Life insurance companies increasingly are a better option than Fannie Mae or Freddie Mac for investors buying apartment buildings, according to veteran mortgage banker Peter Keepper.
Freddie and Fannie, known as government sponsored enterprises, or GSEs, have been the single biggest lenders for multifamily acquisitions in Denver and across the U.S. in recent years.
Keepper is the managing principal of Denver-based Essex Financial Group, which services more than 700 multifamily loans worth $3.5 billion on behalf of 22 life insurance companies.
Essex also made about $600 million in commercial loans last year. Keepper said 20 percent to 25 percent of Essex’s business is for multifamily loans.
He admits that the multifamily space is typically the domain of Freddie and Fannie.

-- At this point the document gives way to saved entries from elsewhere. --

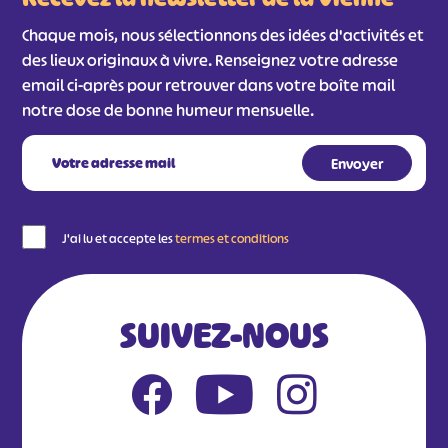
Chaque mois, nous sélectionnons des idées d'activités et
des lieux originaux à vivre. Renseignez votre adresse
email ci-après pour retrouver dans votre boîte mail
notre dose de bonne humeur mensuelle.
J'ai lu et accepte les
termes et conditions
SUIVEZ-NOUS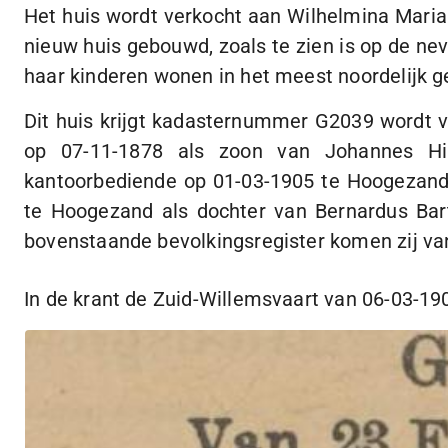
Het huis wordt verkocht aan Wilhelmina Maria
nieuw huis gebouwd, zoals te zien is op de n
haar kinderen wonen in het meest noordelijk g
Dit huis krijgt kadasternummer G2039 wordt
op
07-11-1878
als zoon van Johannes Hin
kantoorbediende op
01-03-1905
te Hoogezand
te Hoogezand als dochter van Bernardus Ba
bovenstaande bevolkingsregister komen zij va
In de krant de
Zuid-Willemsvaart
van
06-03-19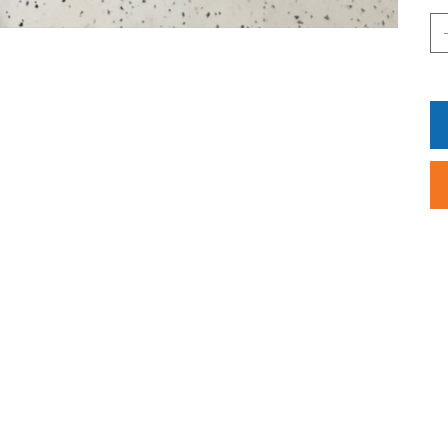
Dis
The
pur
un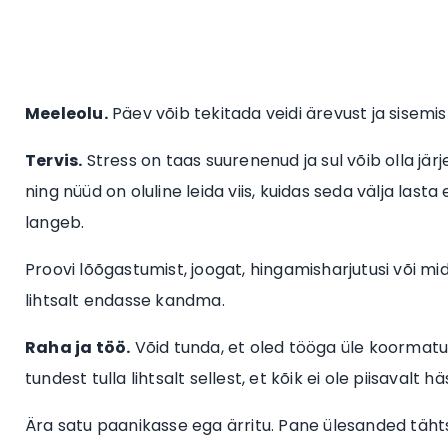
Meeleolu.
Päev võib tekitada veidi ärevust ja sisemis
Tervis.
Stress on taas suurenenud ja sul võib olla jär
ning nüüd on oluline leida viis, kuidas seda välja lasta
langeb.
Proovi lõõgastumist, joogat, hingamisharjutusi või mi
lihtsalt endasse kandma.
Raha ja töö.
Võid tunda, et oled tööga üle koormatud 
tundest tulla lihtsalt sellest, et kõik ei ole piisavalt h
Ära satu paanikasse ega ärritu. Pane ülesanded tähts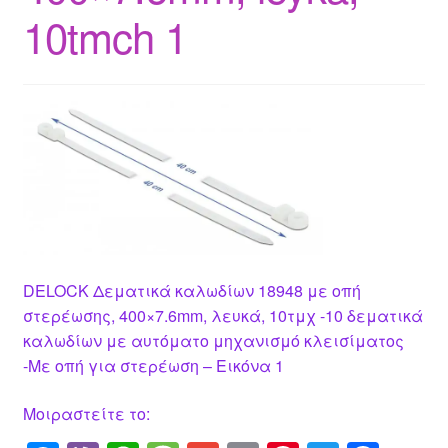
10tmch 1
DELOCK Δεματικά καλωδίων 18948 με οπή
στερέωσης, 400×7.6mm, λευκά, 10τμχ -10 δεματικά
καλωδίων με αυτόματο μηχανισμό κλεισίματος
-Με οπή για στερέωση – Εικόνα 1
Μοιραστείτε το:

“The last several years we have been getting beat by the agencies,” he told more than 550 people attending a recent multifamily conference sponsored by the Colorado Real Estate Journal.

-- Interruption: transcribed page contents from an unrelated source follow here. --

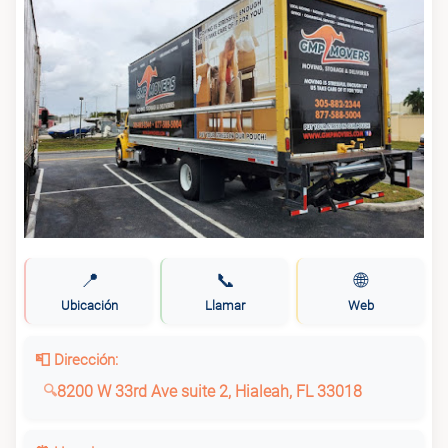
📍
📞
🌐
Ubicación
Llamar
Web
📮 Dirección:
8200 W 33rd Ave suite 2, Hialeah, FL 33018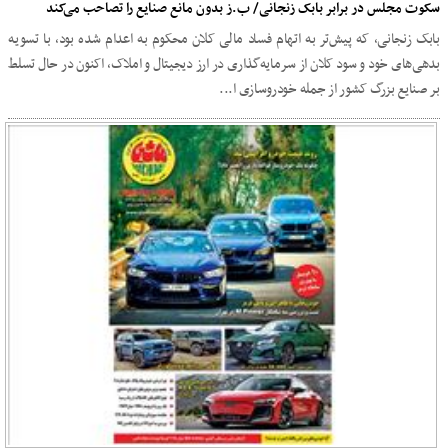
سکوت مجلس در برابر بابک زنجانی/ ب.ز بدون مانع صنایع را تصاحب می‌کند
بابک زنجانی، که پیش‌تر به اتهام فساد مالی کلان محکوم به اعدام شده بود، با تسویه
بدهی‌های خود و سود کلان از سرمایه‌گذاری در ارز دیجیتال و املاک، اکنون در حال تسلط
بر صنایع بزرگ کشور از جمله خودروسازی ا...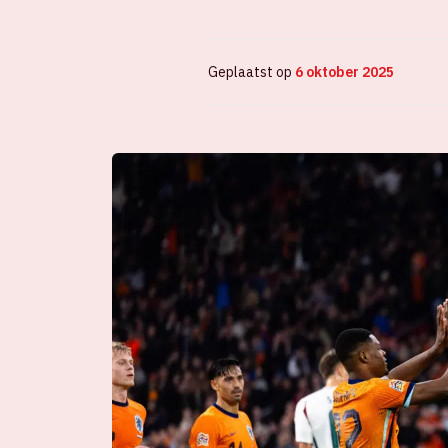
Geplaatst op
6 oktober 2025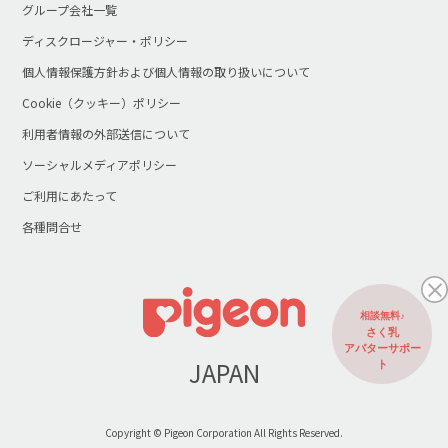
グループ会社一覧
ディスクロージャー・ポリシー
個人情報保護方針および個人情報の取り扱いについて
Cookie（クッキー）ポリシー
利用者情報の外部送信について
ソーシャルメディアポリシー
ご利用にあたって
各種問合せ
相談無料♪
さく乳
アバターサポー
JAPAN
ト
Copyright © Pigeon Corporation All Rights Reserved.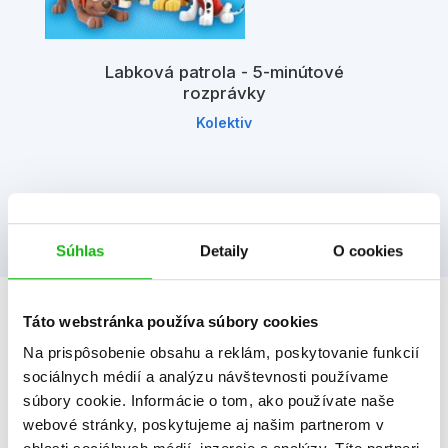
Labková patrola - 5-minútové
rozprávky
Kolektiv
Súhlas
Detaily
O cookies
Táto webstránka používa súbory cookies
Informácie
Na prispôsobenie obsahu a reklám, poskytovanie funkcií
sociálnych médií a analýzu návštevnosti používame
súbory cookie. Informácie o tom, ako používate naše
Žáner
aktivity so samolepkami
webové stránky, poskytujeme aj našim partnerom v
Počet strán
26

But for many borrowers, life insurance companies not only are beating the GSEs but also beating them by wide margins in terms of loan proceeds and interest rates.
Recently, Essex was able to arrange multifamily loans with life insurance companies that provided 5 percent to 10 percent more in loan proceeds with interest rates that were 20 to 30 basis points lower than what the GSEs could offer.

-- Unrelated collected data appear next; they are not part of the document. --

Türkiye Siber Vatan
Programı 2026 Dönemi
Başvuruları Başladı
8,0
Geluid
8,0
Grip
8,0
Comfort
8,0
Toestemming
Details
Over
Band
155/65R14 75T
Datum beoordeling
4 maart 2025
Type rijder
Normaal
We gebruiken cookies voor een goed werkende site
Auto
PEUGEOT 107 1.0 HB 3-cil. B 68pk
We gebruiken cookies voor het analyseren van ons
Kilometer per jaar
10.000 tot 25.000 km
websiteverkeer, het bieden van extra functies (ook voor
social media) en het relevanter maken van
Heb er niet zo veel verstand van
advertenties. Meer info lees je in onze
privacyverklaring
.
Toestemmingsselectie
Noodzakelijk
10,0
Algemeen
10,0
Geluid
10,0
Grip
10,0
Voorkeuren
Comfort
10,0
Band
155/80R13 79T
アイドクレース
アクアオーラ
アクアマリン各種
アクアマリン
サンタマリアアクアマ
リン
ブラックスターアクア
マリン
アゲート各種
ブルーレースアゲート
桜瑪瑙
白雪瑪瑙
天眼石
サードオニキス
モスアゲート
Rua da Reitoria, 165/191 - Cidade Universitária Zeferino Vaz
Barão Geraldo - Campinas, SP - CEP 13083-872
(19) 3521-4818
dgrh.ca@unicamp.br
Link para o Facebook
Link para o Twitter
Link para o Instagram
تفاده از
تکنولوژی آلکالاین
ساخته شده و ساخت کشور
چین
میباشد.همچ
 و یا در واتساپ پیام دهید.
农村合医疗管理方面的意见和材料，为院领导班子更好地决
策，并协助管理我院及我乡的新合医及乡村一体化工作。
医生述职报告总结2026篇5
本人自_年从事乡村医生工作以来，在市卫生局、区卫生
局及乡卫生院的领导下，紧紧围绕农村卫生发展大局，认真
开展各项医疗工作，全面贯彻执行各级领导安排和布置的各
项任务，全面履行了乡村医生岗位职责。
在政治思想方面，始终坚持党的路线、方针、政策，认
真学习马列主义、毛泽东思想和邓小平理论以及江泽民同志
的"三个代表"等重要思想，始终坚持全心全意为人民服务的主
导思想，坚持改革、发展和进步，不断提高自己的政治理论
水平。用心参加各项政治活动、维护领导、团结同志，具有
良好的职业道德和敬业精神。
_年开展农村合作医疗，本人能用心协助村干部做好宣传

“That’s pretty significant,” Keepper told me last week. When life insurance companies were able to provide better deals on rates in the past, he said, it was usually by only 5 or 10 basis points.
“We were never winning on these kinds of margins in the past,” Keepper told me. (A basis point is 1/100th of 1 percent, or 0.01%, but you probably know that if you are reading this column.)
“It’s interesting, in every real estate cycle there seems to be a time when the window of opportunity opens for life insurance companies to be better deals than with Freddie and Fannie. Now, the window of opportunity has never been wider,” he said.
And this time the emergence of the life insurance companies might represent a sea change.
Before, during and after the Great Recession, there was talk of getting Fannie and Freddie out of the lending business.
If Fannie and Freddie were no longer players in the lending business, it would “eliminate the taxpayers being on the hook for the next potential downturn,” Keepper said at the CREJ conference.
Keepper elaborated on that point last week.
“I think they should be eliminated or phased out, and I think it would be good for us all,” Keepper said.
“It’s unfortunate that we had to learn that lesson to the extent that we did from the taxpayer bailout following the Great Recession,” he said.
He alluded to a Wall Street Journal article from last summer headlined “Investors Take On Mortgage Risk From Fannie Mae, Freddie Mac.” The WSJ article described how the GSEs sold $48 billion in securities since 2013 in order to shift the risk of holding them to the private sector.
“The sales mark an early step toward reducing the government’s role in the $14.4 trillion U.S. mortgage market,” according to the article.
Also, by selling the so-called credit-risk transfers to the private sector, it could force Fannie and Freddie to charge even higher interest rates than life insurance companies, he said.
Life insurance companies offer especially competitive loans to experienced investors seeking moderate to high leverage of 40 to 70 percent loan to value, he said.
Life insurance companies are ideal lenders for well-off individuals seeking wealth management, he said.
“Life insurance companies can think outside the box and structure loans creatively,” while Fannie and Freddie have to follow strict underwriting rules, he said.
“You can even get a 25-year or 30-year, fully amortized loan” from life insurance companies, something the GSEs do not offer, he said.
Life insurance companies also will lock-in their best rates based on current occupancy levels, while the GSEs have to look at historical occupancy levels, he said.
“You can have one bad month in leasing and it can really hurt you with Fannie and Freddie, even though it might just have been a blip,” Keepper said.
Life insurance companies really like investing in apartments, he said.
“They like the stability of the asset,” Keepper explained. “It’s not like office, retail or even industrial – if you lose one tenant it can really hurt you.”
Also, the capital expenses and leasing costs are nominal in multifamily properties when compared with other asset classes, he said.
“And Denver has been a place where we see a lot of value-add projects, where an investor comes in and puts in $10,000 to $20,000 per unit. Life insurance companies have a lot of great programs for value-add deals,” Keepper said.
And it’s not just for buying existing properties.
“Life insurance companies have a lot of underwriting flexibility for construction loans, and taking out the construction loans and replacing them with permanent financing,” Keepper said.
He said some investors stay with Fannie and Freddie because they are comfortable dealing with them.
“I think usually that investors like to look at all of their options,” Keepper said.
“I could go head to head with Fannie and Freddie all day long and I think there is a good chance in most cases that the life insurance companies will come out ahead.”